Anything will sound okay when passed above 6300Hz. There's no "music" above 6300hz, it's just noise. It's like playing a sub below 20hz (not entirely the same thing, but not a good indicator of a driver's performance). 

I can't see why anyone would spend good money on a tweeter that's only good for one octave of audible sound. I pass my tweeters at 2k with a 12 dB slope. I do need a good tweeter because they are responsible for a huge amount of the sound I hear. If you plan to pass them that high, forget about them. Spend all your money on a good mid and get a cheap $30 Seas aluminum tweeter for the ultra highs.


----------



## kyheng (Jan 31, 2007)

^Well, I'll have to agree with you 10% on your statements, basically. Unless my doctor proofs my ears have problem on listening >6300Hz or all my CDs are crap recordings.
Or my Pioneer DEQ-P9's manual is misleading me.
Oh, BTW, how do you define "noise"? For me, I define "noise" as something I don't like to hear or listen. Example, my boss nagging at me, that I will call it as noise.


----------



## podog44 (May 4, 2010)

kyheng said:


> I will get titanium tweeters...
> Anyway please define "best"....


really? alright.... that which no other can rival, in this case, the tweeter that produces a sound that is superior to all others


----------



## emin007 (May 7, 2010)

Hiquphon are one of the smoothest sounding tweeters you can buy!!! I've tried most of the tweeters that were mentioned in this thread and ended up with the Hiquphon OWIII gold plated series. Incredible detail with no harshness what so ever! You are going to pay over 250 or so and they are huge framed tweeters so if you have the space and the budget then these are the ones for you.


----------



## redcalimp5 (Sep 10, 2007)

I personally am a big fan of Rainbow's CAL27VOF silk tweeters. Very smooth, yet they are crisp and detailed at the same time.


----------



## jimbno1 (Apr 14, 2008)

Wow no mention of Ribbon Tweeters yet.

I have Rainbow Cal28 Scan D3004/602000, and the Alpine F1 Rev (R2904/700000 based).

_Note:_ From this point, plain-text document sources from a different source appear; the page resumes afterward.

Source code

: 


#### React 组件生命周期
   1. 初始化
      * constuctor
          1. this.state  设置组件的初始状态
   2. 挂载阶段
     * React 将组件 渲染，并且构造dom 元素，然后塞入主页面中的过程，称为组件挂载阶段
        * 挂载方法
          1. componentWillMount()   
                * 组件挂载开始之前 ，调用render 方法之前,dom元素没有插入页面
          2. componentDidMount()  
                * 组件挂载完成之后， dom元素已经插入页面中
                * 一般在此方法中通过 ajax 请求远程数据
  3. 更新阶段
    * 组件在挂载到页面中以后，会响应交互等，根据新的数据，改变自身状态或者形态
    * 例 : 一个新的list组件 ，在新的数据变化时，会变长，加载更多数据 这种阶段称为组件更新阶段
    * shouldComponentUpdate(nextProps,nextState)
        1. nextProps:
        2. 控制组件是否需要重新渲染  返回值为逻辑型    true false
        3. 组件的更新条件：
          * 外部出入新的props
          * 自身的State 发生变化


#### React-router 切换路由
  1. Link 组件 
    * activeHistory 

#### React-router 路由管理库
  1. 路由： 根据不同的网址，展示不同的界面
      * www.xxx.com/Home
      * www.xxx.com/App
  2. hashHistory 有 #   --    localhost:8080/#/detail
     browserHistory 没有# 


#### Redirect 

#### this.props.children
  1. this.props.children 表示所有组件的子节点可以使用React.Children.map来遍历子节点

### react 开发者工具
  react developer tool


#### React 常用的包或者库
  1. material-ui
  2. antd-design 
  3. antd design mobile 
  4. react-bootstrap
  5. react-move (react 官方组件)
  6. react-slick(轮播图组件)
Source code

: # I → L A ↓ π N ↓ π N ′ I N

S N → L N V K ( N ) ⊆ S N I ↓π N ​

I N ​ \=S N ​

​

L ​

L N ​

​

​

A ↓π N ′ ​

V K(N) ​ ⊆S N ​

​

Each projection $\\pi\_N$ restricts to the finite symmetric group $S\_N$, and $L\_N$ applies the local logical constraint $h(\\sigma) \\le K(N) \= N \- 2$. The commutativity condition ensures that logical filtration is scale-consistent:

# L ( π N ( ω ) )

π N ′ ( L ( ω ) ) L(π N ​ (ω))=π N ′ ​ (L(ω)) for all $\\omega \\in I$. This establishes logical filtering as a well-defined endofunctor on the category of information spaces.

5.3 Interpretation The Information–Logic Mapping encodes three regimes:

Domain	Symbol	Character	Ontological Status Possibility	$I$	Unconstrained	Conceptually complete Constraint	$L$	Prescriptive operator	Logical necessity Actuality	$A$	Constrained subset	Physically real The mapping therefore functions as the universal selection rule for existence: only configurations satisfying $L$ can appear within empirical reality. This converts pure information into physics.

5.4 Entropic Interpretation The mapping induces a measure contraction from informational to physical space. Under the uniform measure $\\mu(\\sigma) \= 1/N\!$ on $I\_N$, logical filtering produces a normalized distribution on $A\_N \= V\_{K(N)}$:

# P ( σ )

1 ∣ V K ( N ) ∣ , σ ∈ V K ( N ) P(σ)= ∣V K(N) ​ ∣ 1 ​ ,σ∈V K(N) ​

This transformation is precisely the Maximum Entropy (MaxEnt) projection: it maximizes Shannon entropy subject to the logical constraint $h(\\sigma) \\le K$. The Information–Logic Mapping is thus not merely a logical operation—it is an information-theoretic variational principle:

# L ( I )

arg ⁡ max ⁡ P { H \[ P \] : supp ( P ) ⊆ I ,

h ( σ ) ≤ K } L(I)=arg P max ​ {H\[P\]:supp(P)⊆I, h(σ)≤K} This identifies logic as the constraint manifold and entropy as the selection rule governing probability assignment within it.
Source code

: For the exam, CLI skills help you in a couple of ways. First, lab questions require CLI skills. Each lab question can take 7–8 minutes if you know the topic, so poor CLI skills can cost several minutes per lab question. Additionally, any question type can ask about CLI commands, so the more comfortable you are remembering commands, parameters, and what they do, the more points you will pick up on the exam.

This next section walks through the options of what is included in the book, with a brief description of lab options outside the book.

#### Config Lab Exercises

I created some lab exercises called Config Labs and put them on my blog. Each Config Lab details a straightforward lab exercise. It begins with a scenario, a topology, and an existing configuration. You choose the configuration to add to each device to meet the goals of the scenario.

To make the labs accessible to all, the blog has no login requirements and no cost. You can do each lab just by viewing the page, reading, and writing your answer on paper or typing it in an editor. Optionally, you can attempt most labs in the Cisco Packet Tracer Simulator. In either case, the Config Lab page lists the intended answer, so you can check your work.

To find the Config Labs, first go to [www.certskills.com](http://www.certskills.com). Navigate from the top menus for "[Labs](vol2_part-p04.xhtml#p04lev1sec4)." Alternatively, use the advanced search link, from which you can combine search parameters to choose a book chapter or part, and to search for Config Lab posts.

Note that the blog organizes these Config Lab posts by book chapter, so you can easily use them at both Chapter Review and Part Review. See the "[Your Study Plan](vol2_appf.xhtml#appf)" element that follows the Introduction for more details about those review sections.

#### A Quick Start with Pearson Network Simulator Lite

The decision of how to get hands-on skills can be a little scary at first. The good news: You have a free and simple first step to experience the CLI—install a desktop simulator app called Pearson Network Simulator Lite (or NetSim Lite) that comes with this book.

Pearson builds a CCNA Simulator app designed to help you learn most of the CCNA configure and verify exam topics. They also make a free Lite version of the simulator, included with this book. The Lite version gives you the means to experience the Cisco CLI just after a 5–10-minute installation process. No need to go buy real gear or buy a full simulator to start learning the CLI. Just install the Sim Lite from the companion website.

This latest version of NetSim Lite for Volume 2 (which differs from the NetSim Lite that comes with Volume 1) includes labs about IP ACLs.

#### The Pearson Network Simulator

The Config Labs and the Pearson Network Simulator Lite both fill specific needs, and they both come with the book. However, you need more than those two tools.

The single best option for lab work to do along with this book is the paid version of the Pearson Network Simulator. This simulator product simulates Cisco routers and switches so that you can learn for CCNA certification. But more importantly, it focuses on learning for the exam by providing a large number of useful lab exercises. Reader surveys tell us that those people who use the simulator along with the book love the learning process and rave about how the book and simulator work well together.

I have not installed them in a vehicle yet, but listening to them this is my opinion.

The F1 is just wonderful on axis say within 15-20 deg. It is the best I have listened to. Airy and extended with great detail. But it has 2 big issues. It is huge ~3" diameter and it sucks off axis.

The Scan D3004/602000 is probably my favorite right now. It is smooth yet still has a lot of detail. Doesn't sound nearly as extended as the F1s. But it is very compact which makes install easier and it is way better off axis. Doesn't seem to mind being crossed at 2.5 KHz but I did not push it too hard yet.

The Rainbow Cal 28 is smmothness personified. Not a ton of detail but I wonder if I am getting a false sense of detail from the Scans. It just flat out disappears and does not call attention to itself. I seem to prefer the more lively and detailed sound of the Scans but I could easily live with this tweeter. Does everything well, but does not seem to stand out. Handled 2.5 KHz without any issues. Natural and smooth without calling attention to itself. And I wonder if in the long run it might be the least fatiguing and the easiest to live with. 

Are these the best? Probably not but the difference in these and the best is probably <2%. And I agree with the previous post that at ~ $250 shipped the Scan D3004 is tough to argue with.


----------



## eviling (Apr 14, 2010)

i like titanium, but silk is better. titanium is sharper if you ask me, but meh, i like the JBL c608gti MKII titanium tweeters, unfortuantly you can't get them out of the kit.


----------